Stephanie Smith is a rocket scientist at United Launch Alliance (ULA) and a graduate student studying Space Systems Engineering at Johns Hopkins University.  After graduating high school, she attended Sandhills Community College where she received an Associates in Engineering and was selected as a recipient of a NC Space Grant Community College STEM Scholarship. This scholarship was awarded to students in community college who planned to pursue a bachelor’s degree in STEM at a four-year university. In 2016, she enrolled in the chemical engineering program at NC State University. After earning a bachelor’s degree at NCSU, Stephanie began her career as a rocket scientist (RS-1), or more specifically, a contamination control engineer with ULA.  Her current role is focused on maintaining pristine cleanliness of rocket hardware throughout the design, build and launch phase of a mission in order to protect spacecraft customer hardware from molecular and particulate contaminants that have potential to jeopardize mission objectives. Her group is also responsible for Planetary Protection activities for applicable missions. During her first two years at ULA she has supported several national security missions for the US Air Force, US Space Force, NRO and several NASA missions including Parker Solar Probe, Solar Orbiter and Mars 2020 (Perseverance). Her current projects include NASA’s Lucy mission, the Artemis program and the development of ULA’s Vulcan Centaur rocket.

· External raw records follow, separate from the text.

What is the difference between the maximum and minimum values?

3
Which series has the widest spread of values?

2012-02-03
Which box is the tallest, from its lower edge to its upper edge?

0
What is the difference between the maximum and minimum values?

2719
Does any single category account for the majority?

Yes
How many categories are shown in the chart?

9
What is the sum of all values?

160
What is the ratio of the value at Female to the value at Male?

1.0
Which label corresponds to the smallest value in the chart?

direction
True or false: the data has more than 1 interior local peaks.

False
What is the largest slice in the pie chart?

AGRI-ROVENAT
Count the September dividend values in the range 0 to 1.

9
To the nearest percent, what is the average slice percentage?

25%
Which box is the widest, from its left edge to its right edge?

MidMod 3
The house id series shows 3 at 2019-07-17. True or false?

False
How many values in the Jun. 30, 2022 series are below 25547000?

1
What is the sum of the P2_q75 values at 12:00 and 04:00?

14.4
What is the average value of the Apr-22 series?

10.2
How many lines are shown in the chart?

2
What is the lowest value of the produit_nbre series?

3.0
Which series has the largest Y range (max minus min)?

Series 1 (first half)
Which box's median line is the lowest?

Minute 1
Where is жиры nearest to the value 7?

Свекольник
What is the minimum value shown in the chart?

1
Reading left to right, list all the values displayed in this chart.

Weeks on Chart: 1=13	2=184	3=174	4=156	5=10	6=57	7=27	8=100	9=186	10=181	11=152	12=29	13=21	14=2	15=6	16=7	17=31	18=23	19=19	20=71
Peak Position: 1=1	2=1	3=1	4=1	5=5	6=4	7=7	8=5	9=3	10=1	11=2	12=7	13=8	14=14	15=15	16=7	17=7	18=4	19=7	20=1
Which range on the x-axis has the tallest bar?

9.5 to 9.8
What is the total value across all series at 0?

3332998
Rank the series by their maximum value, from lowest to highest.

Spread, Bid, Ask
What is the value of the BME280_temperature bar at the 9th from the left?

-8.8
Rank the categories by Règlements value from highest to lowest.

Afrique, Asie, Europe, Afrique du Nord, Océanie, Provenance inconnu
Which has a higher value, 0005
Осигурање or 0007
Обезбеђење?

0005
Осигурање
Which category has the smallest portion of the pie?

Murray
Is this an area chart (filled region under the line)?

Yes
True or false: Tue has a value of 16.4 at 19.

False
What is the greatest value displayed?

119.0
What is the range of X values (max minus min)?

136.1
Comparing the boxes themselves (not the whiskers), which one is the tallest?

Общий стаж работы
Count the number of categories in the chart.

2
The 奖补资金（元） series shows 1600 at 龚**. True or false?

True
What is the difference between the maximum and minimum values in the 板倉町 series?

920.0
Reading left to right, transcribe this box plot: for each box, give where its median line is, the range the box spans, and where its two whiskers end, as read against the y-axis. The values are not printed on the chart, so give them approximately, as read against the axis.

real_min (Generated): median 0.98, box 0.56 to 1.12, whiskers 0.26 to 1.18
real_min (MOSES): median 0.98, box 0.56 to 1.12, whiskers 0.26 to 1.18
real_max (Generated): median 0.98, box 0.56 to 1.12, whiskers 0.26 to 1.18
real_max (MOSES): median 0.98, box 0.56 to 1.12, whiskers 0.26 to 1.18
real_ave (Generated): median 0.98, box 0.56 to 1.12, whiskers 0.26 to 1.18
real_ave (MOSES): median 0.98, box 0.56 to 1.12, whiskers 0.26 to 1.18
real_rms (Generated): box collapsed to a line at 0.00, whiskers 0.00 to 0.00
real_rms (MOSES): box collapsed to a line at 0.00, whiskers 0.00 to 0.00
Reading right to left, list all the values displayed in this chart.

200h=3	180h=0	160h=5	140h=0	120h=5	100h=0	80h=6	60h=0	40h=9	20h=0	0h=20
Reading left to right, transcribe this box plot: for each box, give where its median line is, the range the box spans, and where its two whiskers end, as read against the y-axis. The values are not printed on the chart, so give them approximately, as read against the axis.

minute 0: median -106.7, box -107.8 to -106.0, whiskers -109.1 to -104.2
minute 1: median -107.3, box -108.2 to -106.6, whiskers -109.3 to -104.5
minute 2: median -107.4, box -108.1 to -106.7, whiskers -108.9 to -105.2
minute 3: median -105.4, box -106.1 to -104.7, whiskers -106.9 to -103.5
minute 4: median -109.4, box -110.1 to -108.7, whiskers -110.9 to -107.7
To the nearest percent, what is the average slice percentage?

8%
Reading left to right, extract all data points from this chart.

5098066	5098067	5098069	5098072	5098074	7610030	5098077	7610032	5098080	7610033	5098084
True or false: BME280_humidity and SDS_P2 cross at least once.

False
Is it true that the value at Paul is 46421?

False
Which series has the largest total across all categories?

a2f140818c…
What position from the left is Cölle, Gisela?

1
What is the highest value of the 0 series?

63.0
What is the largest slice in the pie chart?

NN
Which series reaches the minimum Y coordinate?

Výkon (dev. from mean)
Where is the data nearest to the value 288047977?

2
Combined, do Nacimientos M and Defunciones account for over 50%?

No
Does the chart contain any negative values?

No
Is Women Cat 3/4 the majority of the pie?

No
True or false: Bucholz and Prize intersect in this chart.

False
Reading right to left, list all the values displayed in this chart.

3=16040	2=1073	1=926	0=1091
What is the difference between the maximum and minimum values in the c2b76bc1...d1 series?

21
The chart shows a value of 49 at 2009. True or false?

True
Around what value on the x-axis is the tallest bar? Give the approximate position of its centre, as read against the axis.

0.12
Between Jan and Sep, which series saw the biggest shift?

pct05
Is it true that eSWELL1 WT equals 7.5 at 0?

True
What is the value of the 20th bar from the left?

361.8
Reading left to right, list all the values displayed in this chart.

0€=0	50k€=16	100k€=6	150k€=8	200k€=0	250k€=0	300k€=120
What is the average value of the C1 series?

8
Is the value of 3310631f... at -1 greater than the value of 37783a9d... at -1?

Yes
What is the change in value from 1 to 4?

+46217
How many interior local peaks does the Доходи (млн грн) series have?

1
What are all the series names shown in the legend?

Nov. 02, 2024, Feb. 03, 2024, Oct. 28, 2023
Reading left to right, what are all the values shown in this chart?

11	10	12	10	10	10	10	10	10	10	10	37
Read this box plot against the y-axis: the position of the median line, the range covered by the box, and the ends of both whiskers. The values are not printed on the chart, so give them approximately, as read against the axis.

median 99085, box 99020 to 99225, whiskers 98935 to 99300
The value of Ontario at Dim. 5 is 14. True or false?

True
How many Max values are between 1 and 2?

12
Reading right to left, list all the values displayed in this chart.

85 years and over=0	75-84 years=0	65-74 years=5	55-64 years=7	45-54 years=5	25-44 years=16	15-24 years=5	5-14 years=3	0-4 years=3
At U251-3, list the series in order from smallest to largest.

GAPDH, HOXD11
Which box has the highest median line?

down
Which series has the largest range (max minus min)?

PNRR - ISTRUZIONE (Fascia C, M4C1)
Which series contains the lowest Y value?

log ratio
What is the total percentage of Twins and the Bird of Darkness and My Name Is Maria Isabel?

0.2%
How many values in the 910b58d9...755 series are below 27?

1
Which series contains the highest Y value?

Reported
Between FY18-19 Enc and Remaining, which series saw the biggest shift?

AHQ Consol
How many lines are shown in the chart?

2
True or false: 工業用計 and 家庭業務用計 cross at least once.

Ryan Theurer, Satellite Visualization Programmer, GVT LLC

Ryan is a GVT LLC contractor at the National Oceanic and Atmospheric Administration’s (NOAA) National Environmental Satellite, Data, and Information Service’s (NESDIS) Center for Satellite Applications and Research (STAR). He participated in North Carolina Space Grant’s community college high altitude ballooning competition in 2016, and in NASA’s Louisiana High Altitude Space Platform (HASP) project in 2017. Ryan went on to receive a bachelor’s in Information Science at the University of North Carolina at Chapel Hill. While at UNC, Ryan participated in two NASA internships, one at NASA Headquarters in Washington, D.C., in 2017 and the second at NASA Langley Research Center (LaRC) as part of the DEVELOP applied sciences program in 2018. At the DEVELOP internship, Ryan was the team lead for an interdisciplinary group of environmental and computer scientists that tested machine learning algorithms as part of NASA’s Data Cube Project. As a satellite visualization programmer at NOAA’s STAR, Ryan currently creates satellite data visualization tools for NOAA’s external data users and for internal STAR employees. This includes creating websites to display this data. Ryan is currently working on a COVID Dashboard website to exhibit satellite data that highlights the effect COVID has had on global pollution.